Katrina proceeded to tell me that her sister had been looking for a man, and that Katrina had suggested she sign up for some online dating sites. Suzy was hesitant to do so, so Katrina signed her up on her own and worked as her dating social media manager, basically. I guess Katrina, who had a long-term boyfriend at the time, wanted to be able to do double dates with her sister or some shit. I also suspect that Katrina wanted to experience online dating, something she hadn’t been able to do while in a long-term relationship. She’d missed the developments of sites and apps like OkCupid, Tinder, Hinge, HowAboutWe and Farmers Only, among others.

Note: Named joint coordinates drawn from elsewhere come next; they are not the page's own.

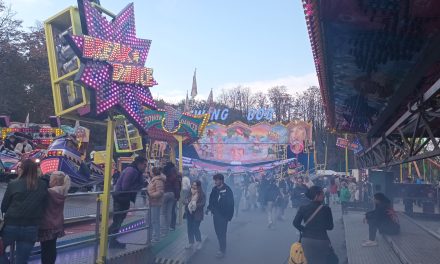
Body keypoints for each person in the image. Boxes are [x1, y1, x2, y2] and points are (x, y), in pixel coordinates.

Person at [0, 159, 48, 264]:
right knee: (21, 260)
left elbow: (4, 206)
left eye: (19, 167)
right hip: (31, 227)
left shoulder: (14, 184)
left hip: (11, 226)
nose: (17, 169)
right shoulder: (43, 185)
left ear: (24, 170)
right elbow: (45, 204)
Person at [109, 156, 147, 248]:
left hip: (123, 198)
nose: (145, 167)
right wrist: (139, 186)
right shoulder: (131, 171)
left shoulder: (136, 171)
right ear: (139, 164)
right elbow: (125, 187)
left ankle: (110, 239)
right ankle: (110, 240)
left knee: (119, 220)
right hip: (120, 198)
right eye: (144, 165)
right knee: (117, 221)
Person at [293, 186, 335, 264]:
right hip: (322, 240)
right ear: (317, 195)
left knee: (309, 261)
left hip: (306, 240)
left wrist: (305, 230)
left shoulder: (303, 208)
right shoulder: (326, 209)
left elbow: (295, 223)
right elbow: (330, 227)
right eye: (322, 193)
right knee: (321, 261)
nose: (324, 195)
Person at [38, 171, 71, 264]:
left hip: (46, 224)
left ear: (55, 181)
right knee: (52, 247)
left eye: (51, 179)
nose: (49, 181)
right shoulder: (63, 191)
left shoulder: (49, 192)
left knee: (45, 249)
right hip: (57, 223)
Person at [206, 174, 234, 259]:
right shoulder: (214, 189)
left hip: (224, 215)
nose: (215, 182)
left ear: (221, 180)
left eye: (216, 180)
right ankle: (221, 247)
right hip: (216, 215)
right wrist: (209, 208)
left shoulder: (227, 190)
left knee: (222, 233)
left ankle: (222, 250)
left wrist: (229, 216)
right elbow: (211, 200)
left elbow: (231, 204)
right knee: (218, 232)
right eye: (214, 180)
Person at [183, 180, 206, 250]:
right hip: (189, 213)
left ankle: (199, 242)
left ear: (199, 186)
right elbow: (183, 200)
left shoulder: (202, 194)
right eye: (193, 185)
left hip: (197, 214)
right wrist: (188, 202)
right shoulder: (189, 192)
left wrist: (195, 205)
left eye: (195, 185)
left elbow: (203, 203)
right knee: (189, 228)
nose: (193, 186)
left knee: (195, 228)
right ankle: (191, 242)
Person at [147, 167, 166, 243]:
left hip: (155, 203)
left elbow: (160, 192)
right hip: (151, 202)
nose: (149, 172)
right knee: (149, 220)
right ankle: (150, 236)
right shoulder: (153, 180)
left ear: (153, 172)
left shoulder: (158, 181)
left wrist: (150, 195)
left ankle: (156, 237)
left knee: (155, 220)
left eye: (150, 171)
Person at [161, 162, 180, 236]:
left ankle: (163, 231)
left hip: (165, 193)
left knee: (163, 213)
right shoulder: (175, 175)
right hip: (172, 194)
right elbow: (177, 187)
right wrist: (177, 197)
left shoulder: (163, 173)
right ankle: (168, 229)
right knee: (169, 213)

Katrina had actually been the one to find me on OkCupid. She vetted me past Suzy and initiatied a conversation. All of the messages I exchanged with “Suzy” through the dating app were penned by Katrina, who said she found herself increasingly more attracted to me, to the point that she told Suzy she was going to give me Suzy’s number and let things go from there, because it was getting weird.

Shortly after Katrina and her boyfriend called it quits, she actually asked Suzy to message me and say that I should meet her sister.

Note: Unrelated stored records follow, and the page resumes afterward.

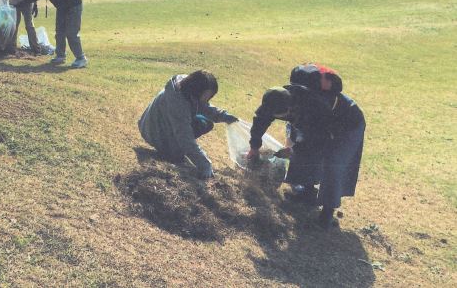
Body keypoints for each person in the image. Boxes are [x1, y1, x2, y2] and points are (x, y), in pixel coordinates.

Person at [248, 64, 366, 228]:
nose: (276, 118)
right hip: (318, 124)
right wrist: (254, 147)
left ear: (290, 109)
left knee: (333, 162)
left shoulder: (313, 107)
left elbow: (318, 140)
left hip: (346, 123)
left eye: (281, 116)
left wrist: (293, 150)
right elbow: (260, 121)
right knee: (301, 148)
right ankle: (308, 193)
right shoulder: (275, 98)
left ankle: (327, 214)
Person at [138, 70, 239, 179]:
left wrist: (224, 116)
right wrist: (204, 164)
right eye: (206, 96)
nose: (207, 99)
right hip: (154, 131)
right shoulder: (178, 103)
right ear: (197, 90)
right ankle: (169, 151)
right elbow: (185, 137)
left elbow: (203, 106)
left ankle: (175, 148)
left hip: (162, 123)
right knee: (178, 151)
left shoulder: (187, 87)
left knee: (204, 123)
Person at [0, 0, 87, 68]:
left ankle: (81, 58)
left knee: (71, 33)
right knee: (59, 32)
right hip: (61, 6)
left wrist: (24, 2)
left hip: (73, 5)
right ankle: (60, 56)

I’d been had! Nothing had been as it seemed. I’d been manipulated by women before — and I’m almost positive I will be again, a multitude of times — but was it really a negative? It certainly wasn’t something to get all butt-hurt about. It was less a lie, more a sleight of hand. The only thing I was even vaguely upset about was that I hadn’t figured this out on my own. I’ve read enough Harry Bosch novels that I should be able to figure out when someone’s low-level catfishing me or whatever. (Note: I hate that “catfishing” is a very that’s out there in the zeitgeist, and that I’m using it in a story.)

I felt like an idiot. But not in a bad way. At least Katrina, Suzy and I were the only ones who knew about this rather well-natured deception.

But we weren’t.

“I’ve wanted to tell you for a while,” she said, “But I didn’t know how to, really. I was afraid you would get mad and never want to see me again.”

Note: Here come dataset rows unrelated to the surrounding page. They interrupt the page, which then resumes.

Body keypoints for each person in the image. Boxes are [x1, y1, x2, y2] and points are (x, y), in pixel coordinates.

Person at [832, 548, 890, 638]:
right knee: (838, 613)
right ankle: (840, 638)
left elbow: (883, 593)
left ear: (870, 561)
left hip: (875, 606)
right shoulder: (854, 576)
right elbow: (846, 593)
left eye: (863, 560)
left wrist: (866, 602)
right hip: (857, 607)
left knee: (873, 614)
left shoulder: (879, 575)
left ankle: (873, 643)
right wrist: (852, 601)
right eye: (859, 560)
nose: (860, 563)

I laughed and took a big ole’ pull on my cider (I’ve got gluten problems, OK?), said “I’m not even mad at all. This is actually pretty funny.” I ruminated on the fact that this had all happened and, in its strange way, landed me dating a woman I was very into.

Katrina was relieved, she said.

“My family has been telling me, like, every time that we get together, that I needed to come clean to you, and I told them at dinner tonight that tonight would be the night, that I would throw it all out there and hope that you wouldn’t be too pissed off or freaked out.”

If she’d plotted out her reveal to her family that night, that was fine. But why did we have to go and eat another dinner that I paid for (chivalry: it’s not dead!) after she had already had dinner with her family while they laughed about how I was none the wiser to the deception Katrina and Suzy had been laying on me for more than a couple months?

I ultimately shrugged it off, and kept reassuring Katrina that I had done so. She kept reaffirming that I wasn’t upset for the next couple days.

Apparently, most people are more hesitant than me to start an even casual relationship that is built on a number of lies.

We kept “dating” for another couple weeks, before our schedules got too tough and our communication started petering out. Katrina became gradually distant in a way I’m sadly used to — a way that indicates to me that the girl I’ve been seeing is moving onto brighter pastures, but does not want to directly tell me so. When she began to “ghost” on me, I wished that I had lashed out at her for misleading me — so that I could have been the one who ended things for a pretty legitimate reason. But at the time I was willing to accept that all these strange things that had happened could potentially become a great, hilarious story we would tell people about how we met and started dating.

As our communication grew more sporadic, and then devolved to almost no communication at all, I accepted all of this for what it was:

A slightly funny story where I am, as usual, the punchline of the joke.